WHAT TO PRODUCE: Please retype all of the records below word for word, leaving out any pictures.
━━━━━ EXCERPTED RECORDS
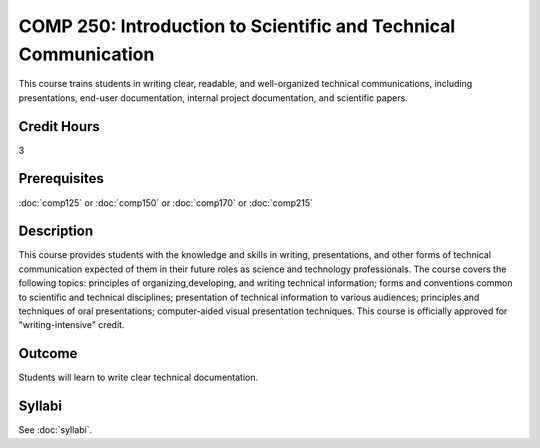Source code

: .. index:: introduction to scientific and technical communication
   scientific and technical communication

COMP 250: Introduction to Scientific and Technical Communication
================================================================

This course trains students in writing clear, readable, and well-organized technical communications, including presentations, end-user documentation, internal project documentation, and scientific papers.

Credit Hours
-----------------------

3

Prerequisites
------------------------------

:doc:`comp125` or :doc:`comp150` or :doc:`comp170` or :doc:`comp215`

Description
--------------------

This course provides students with the knowledge and skills
in writing, presentations, and other forms of technical communication expected
of them in their future roles as science and technology professionals. The
course covers the following topics: principles of organizing,developing, and
writing technical information; forms and conventions common to scientific and
technical disciplines; presentation of technical information to various
audiences; principles and techniques of oral presentations; computer-aided
visual presentation techniques. This course is officially approved for
"writing-intensive" credit.

Outcome
---------------------

Students will learn to write clear technical documentation.

Syllabi
----------------------

See :doc:`syllabi`.
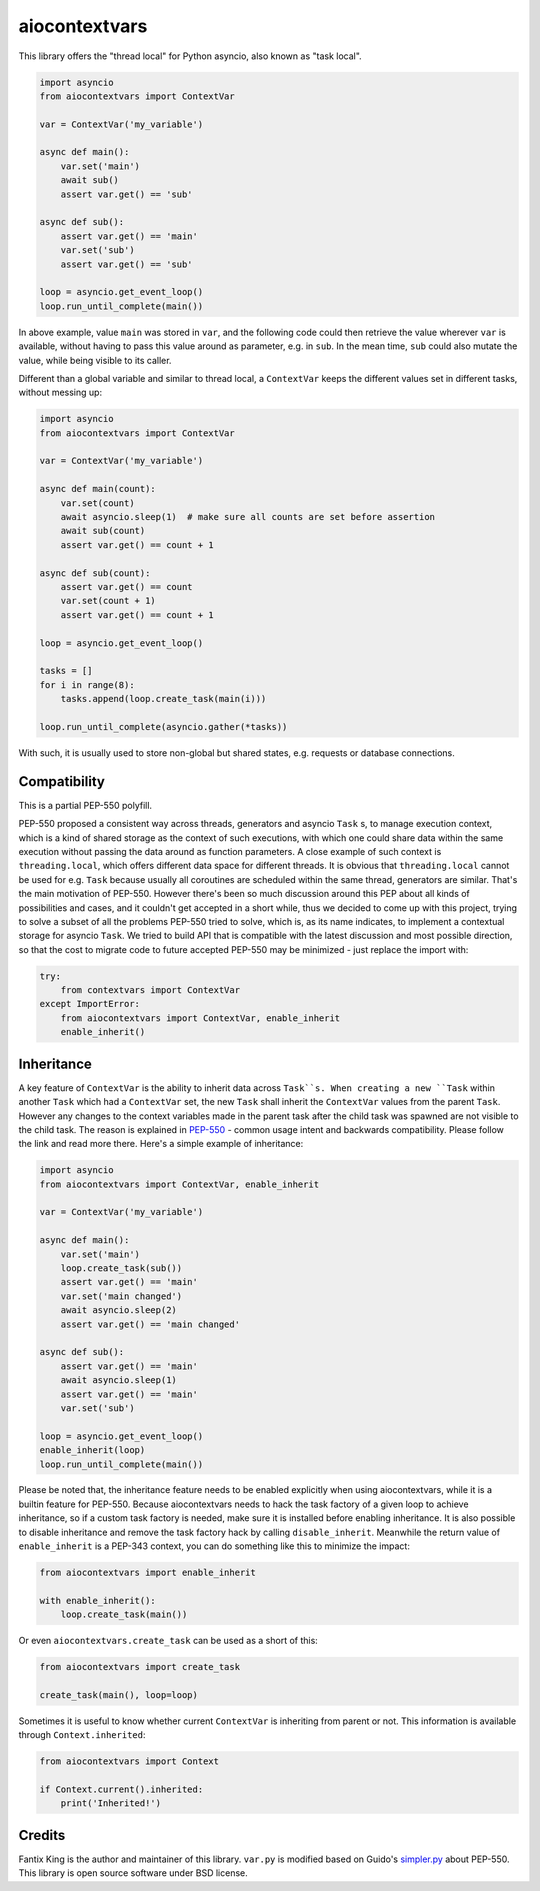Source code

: ==============
aiocontextvars
==============

.. image:: https://img.shields.io/pypi/v/aiocontextvars.svg
        :target: https://pypi.python.org/pypi/aiocontextvars

.. image:: https://img.shields.io/travis/fantix/aiocontextvars.svg
        :target: https://travis-ci.org/fantix/aiocontextvars

This library offers the "thread local" for Python asyncio, also known as "task
local".

.. code-block:: python

   import asyncio
   from aiocontextvars import ContextVar

   var = ContextVar('my_variable')

   async def main():
       var.set('main')
       await sub()
       assert var.get() == 'sub'

   async def sub():
       assert var.get() == 'main'
       var.set('sub')
       assert var.get() == 'sub'

   loop = asyncio.get_event_loop()
   loop.run_until_complete(main())

In above example, value ``main`` was stored in ``var``, and the following code
could then retrieve the value wherever ``var`` is available, without having to
pass this value around as parameter, e.g. in ``sub``. In the mean time, ``sub``
could also mutate the value, while being visible to its caller.

Different than a global variable and similar to thread local, a ``ContextVar``
keeps the different values set in different tasks, without messing up:

.. code-block:: python

   import asyncio
   from aiocontextvars import ContextVar

   var = ContextVar('my_variable')

   async def main(count):
       var.set(count)
       await asyncio.sleep(1)  # make sure all counts are set before assertion
       await sub(count)
       assert var.get() == count + 1

   async def sub(count):
       assert var.get() == count
       var.set(count + 1)
       assert var.get() == count + 1

   loop = asyncio.get_event_loop()

   tasks = []
   for i in range(8):
       tasks.append(loop.create_task(main(i)))

   loop.run_until_complete(asyncio.gather(*tasks))


With such, it is usually used to store non-global but shared states, e.g.
requests or database connections.


Compatibility
-------------

This is a partial PEP-550 polyfill.

PEP-550 proposed a consistent way across threads, generators and asyncio
``Task`` s, to manage execution context, which is a kind of shared storage as
the context of such executions, with which one could share data within the same
execution without passing the data around as function parameters. A close
example of such context is ``threading.local``, which offers different data
space for different threads. It is obvious that ``threading.local`` cannot be
used for e.g. ``Task`` because usually all coroutines are scheduled within the
same thread, generators are similar. That's the main motivation of PEP-550.
However there's been so much discussion around this PEP about all kinds of
possibilities and cases, and it couldn't get accepted in a short while, thus we
decided to come up with this project, trying to solve a subset of all the
problems PEP-550 tried to solve, which is, as its name indicates, to implement
a contextual storage for asyncio ``Task``. We tried to build API that is
compatible with the latest discussion and most possible direction, so that the
cost to migrate code to future accepted PEP-550 may be minimized - just replace
the import with:

.. code-block:: python

   try:
       from contextvars import ContextVar
   except ImportError:
       from aiocontextvars import ContextVar, enable_inherit
       enable_inherit()


Inheritance
-----------

A key feature of ``ContextVar`` is the ability to inherit data across
``Task``s. When creating a new ``Task`` within another ``Task`` which had a
``ContextVar`` set, the new ``Task`` shall inherit the ``ContextVar`` values
from the parent ``Task``. However any changes to the context variables made in
the parent task after the child task was spawned are not visible to the child
task. The reason is explained in PEP-550_ - common usage intent and backwards
compatibility. Please follow the link and read more there. Here's a simple
example of inheritance:

.. code-block:: python

   import asyncio
   from aiocontextvars import ContextVar, enable_inherit

   var = ContextVar('my_variable')

   async def main():
       var.set('main')
       loop.create_task(sub())
       assert var.get() == 'main'
       var.set('main changed')
       await asyncio.sleep(2)
       assert var.get() == 'main changed'

   async def sub():
       assert var.get() == 'main'
       await asyncio.sleep(1)
       assert var.get() == 'main'
       var.set('sub')

   loop = asyncio.get_event_loop()
   enable_inherit(loop)
   loop.run_until_complete(main())

Please be noted that, the inheritance feature needs to be enabled explicitly
when using aiocontextvars, while it is a builtin feature for PEP-550. Because
aiocontextvars needs to hack the task factory of a given loop to achieve
inheritance, so if a custom task factory is needed, make sure it is installed
before enabling inheritance. It is also possible to disable inheritance and
remove the task factory hack by calling ``disable_inherit``. Meanwhile the
return value of ``enable_inherit`` is a PEP-343 context, you can do something
like this to minimize the impact:

.. code-block:: python

   from aiocontextvars import enable_inherit

   with enable_inherit():
       loop.create_task(main())

Or even ``aiocontextvars.create_task`` can be used as a short of this:

.. code-block:: python

   from aiocontextvars import create_task

   create_task(main(), loop=loop)

Sometimes it is useful to know whether current ``ContextVar`` is inheriting
from parent or not. This information is available through ``Context.inherited``:

.. code-block:: python

   from aiocontextvars import Context

   if Context.current().inherited:
       print('Inherited!')


Credits
-------

Fantix King is the author and maintainer of this library. ``var.py`` is
modified based on Guido's simpler.py_ about PEP-550. This library is open
source software under BSD license.

.. _PEP-550: https://www.python.org/dev/peps/pep-0550/#coroutines-and-asynchronous-tasks
.. _simpler.py: https://git.io/vbOeS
━━━━━━━━━━
OUTPUT OF THE EXERCISE:
Source code

: .. index:: introduction to scientific and technical communication
   scientific and technical communication

COMP 250: Introduction to Scientific and Technical Communication
================================================================

This course trains students in writing clear, readable, and well-organized technical communications, including presentations, end-user documentation, internal project documentation, and scientific papers.

Credit Hours
-----------------------

3

Prerequisites
------------------------------

:doc:`comp125` or :doc:`comp150` or :doc:`comp170` or :doc:`comp215`

Description
--------------------

This course provides students with the knowledge and skills
in writing, presentations, and other forms of technical communication expected
of them in their future roles as science and technology professionals. The
course covers the following topics: principles of organizing,developing, and
writing technical information; forms and conventions common to scientific and
technical disciplines; presentation of technical information to various
audiences; principles and techniques of oral presentations; computer-aided
visual presentation techniques. This course is officially approved for
"writing-intensive" credit.

Outcome
---------------------

Students will learn to write clear technical documentation.

Syllabi
----------------------

See :doc:`syllabi`.
Source code

: ==============
aiocontextvars
==============

.. image:: https://img.shields.io/pypi/v/aiocontextvars.svg
        :target: https://pypi.python.org/pypi/aiocontextvars

.. image:: https://img.shields.io/travis/fantix/aiocontextvars.svg
        :target: https://travis-ci.org/fantix/aiocontextvars

This library offers the "thread local" for Python asyncio, also known as "task
local".

.. code-block:: python

   import asyncio
   from aiocontextvars import ContextVar

   var = ContextVar('my_variable')

   async def main():
       var.set('main')
       await sub()
       assert var.get() == 'sub'

   async def sub():
       assert var.get() == 'main'
       var.set('sub')
       assert var.get() == 'sub'

   loop = asyncio.get_event_loop()
   loop.run_until_complete(main())

In above example, value ``main`` was stored in ``var``, and the following code
could then retrieve the value wherever ``var`` is available, without having to
pass this value around as parameter, e.g. in ``sub``. In the mean time, ``sub``
could also mutate the value, while being visible to its caller.

Different than a global variable and similar to thread local, a ``ContextVar``
keeps the different values set in different tasks, without messing up:

.. code-block:: python

   import asyncio
   from aiocontextvars import ContextVar

   var = ContextVar('my_variable')

   async def main(count):
       var.set(count)
       await asyncio.sleep(1)  # make sure all counts are set before assertion
       await sub(count)
       assert var.get() == count + 1

   async def sub(count):
       assert var.get() == count
       var.set(count + 1)
       assert var.get() == count + 1

   loop = asyncio.get_event_loop()

   tasks = []
   for i in range(8):
       tasks.append(loop.create_task(main(i)))

   loop.run_until_complete(asyncio.gather(*tasks))


With such, it is usually used to store non-global but shared states, e.g.
requests or database connections.


Compatibility
-------------

This is a partial PEP-550 polyfill.

PEP-550 proposed a consistent way across threads, generators and asyncio
``Task`` s, to manage execution context, which is a kind of shared storage as
the context of such executions, with which one could share data within the same
execution without passing the data around as function parameters. A close
example of such context is ``threading.local``, which offers different data
space for different threads. It is obvious that ``threading.local`` cannot be
used for e.g. ``Task`` because usually all coroutines are scheduled within the
same thread, generators are similar. That's the main motivation of PEP-550.
However there's been so much discussion around this PEP about all kinds of
possibilities and cases, and it couldn't get accepted in a short while, thus we
decided to come up with this project, trying to solve a subset of all the
problems PEP-550 tried to solve, which is, as its name indicates, to implement
a contextual storage for asyncio ``Task``. We tried to build API that is
compatible with the latest discussion and most possible direction, so that the
cost to migrate code to future accepted PEP-550 may be minimized - just replace
the import with:

.. code-block:: python

   try:
       from contextvars import ContextVar
   except ImportError:
       from aiocontextvars import ContextVar, enable_inherit
       enable_inherit()


Inheritance
-----------

A key feature of ``ContextVar`` is the ability to inherit data across
``Task``s. When creating a new ``Task`` within another ``Task`` which had a
``ContextVar`` set, the new ``Task`` shall inherit the ``ContextVar`` values
from the parent ``Task``. However any changes to the context variables made in
the parent task after the child task was spawned are not visible to the child
task. The reason is explained in PEP-550_ - common usage intent and backwards
compatibility. Please follow the link and read more there. Here's a simple
example of inheritance:

.. code-block:: python

   import asyncio
   from aiocontextvars import ContextVar, enable_inherit

   var = ContextVar('my_variable')

   async def main():
       var.set('main')
       loop.create_task(sub())
       assert var.get() == 'main'
       var.set('main changed')
       await asyncio.sleep(2)
       assert var.get() == 'main changed'

   async def sub():
       assert var.get() == 'main'
       await asyncio.sleep(1)
       assert var.get() == 'main'
       var.set('sub')

   loop = asyncio.get_event_loop()
   enable_inherit(loop)
   loop.run_until_complete(main())

Please be noted that, the inheritance feature needs to be enabled explicitly
when using aiocontextvars, while it is a builtin feature for PEP-550. Because
aiocontextvars needs to hack the task factory of a given loop to achieve
inheritance, so if a custom task factory is needed, make sure it is installed
before enabling inheritance. It is also possible to disable inheritance and
remove the task factory hack by calling ``disable_inherit``. Meanwhile the
return value of ``enable_inherit`` is a PEP-343 context, you can do something
like this to minimize the impact:

.. code-block:: python

   from aiocontextvars import enable_inherit

   with enable_inherit():
       loop.create_task(main())

Or even ``aiocontextvars.create_task`` can be used as a short of this:

.. code-block:: python

   from aiocontextvars import create_task

   create_task(main(), loop=loop)

Sometimes it is useful to know whether current ``ContextVar`` is inheriting
from parent or not. This information is available through ``Context.inherited``:

.. code-block:: python

   from aiocontextvars import Context

   if Context.current().inherited:
       print('Inherited!')


Credits
-------

Fantix King is the author and maintainer of this library. ``var.py`` is
modified based on Guido's simpler.py_ about PEP-550. This library is open
source software under BSD license.

.. _PEP-550: https://www.python.org/dev/peps/pep-0550/#coroutines-and-asynchronous-tasks
.. _simpler.py: https://git.io/vbOeS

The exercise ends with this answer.